In the past, sukuk maturities have tended to be shorter-term, of five years or less. Some analysts think a future change in the market could be a shift from asset-based to asset-backed sukuk.

Traditionally, sukuk in the Gulf have been asset-based, meaning the assets generate returns for investors but the investors do not have direct recourse to the assets in case of non-payment.

Asset-backed sukuk offer direct recourse, and are therefore seen by some religious scholars as closer to the spirit of Islamic finance, which emphasises investment in the real economy and spurns monetary speculation.

The recent Binladin Group sukuk, tied to a piece of land in Jeddah, broke new ground, Ure says.

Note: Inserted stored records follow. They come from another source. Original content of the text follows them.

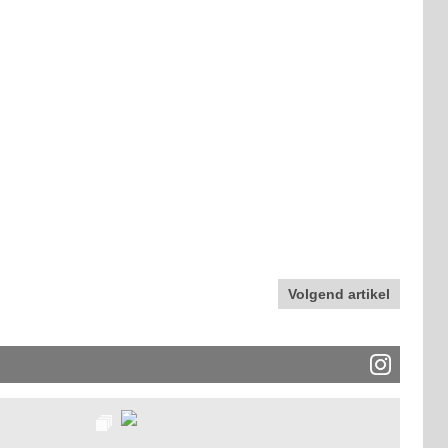
Volgend artikel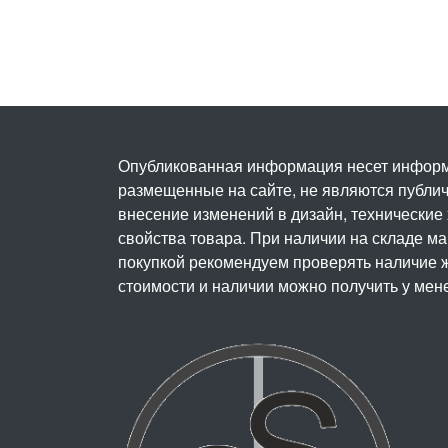
Опубликованная информация несет информ
размещенные на сайте, не являются публичн
внесение изменений в дизайн, технические
свойства товара. При наличии на складе м
покупкой рекомендуем проверять наличие ж
стоимости и наличии можно получить у мен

“The sukuk doesn’t follow a classic structure, but instead is quasi-asset-backed, with sukuk holders having recourse to both the credit of the obligor and a prime land bank, essentially using dual-recourse (covered bond) technology.”

HSBC’s Saif says he expects in the medium term to see more hybrid perpetual structures, which mimic some of the characteristics of equity because they lack a maturity date.

An irony of Saudi Arabia’s sukuk boom is that foreign investors are largely sitting it out. They are barred from buying directly in the primary market, and secondary market trade is too thin for them to get their hands on any paper – sukuk sales are placed with only around 20-30 local investors on average, most of whom hold onto their allocation until maturity, according to Saif.

The main problem, however, is the returns on riyal sukuk are low compared to what foreign investors can obtain in the international markets. Domestic sukuk supply is still much smaller than demand, so risk-averse Saudi funds – reluctant to invest abroad because of volatility in global markets – are desperate to buy the paper and are bidding down profit rates.

“Although profit rates are determined by prevailing money market rates, the scarcity of riyal issuances means a further 30-40 bps contraction,” says one regional sukuk investor.

The recent Sadara sukuk, which has a lifespan of sixteen years, was priced at 95 basis points over the six-month Saudi interbank offered rate, making its profit rate just under two per cent.

By comparison, Saudi Electricity Co, the Gulf’s largest utility, priced a $1 billion, ten-year dollar-denominated sukuk tranche in the international market last month at 3.473 per cent – a much more attractive return.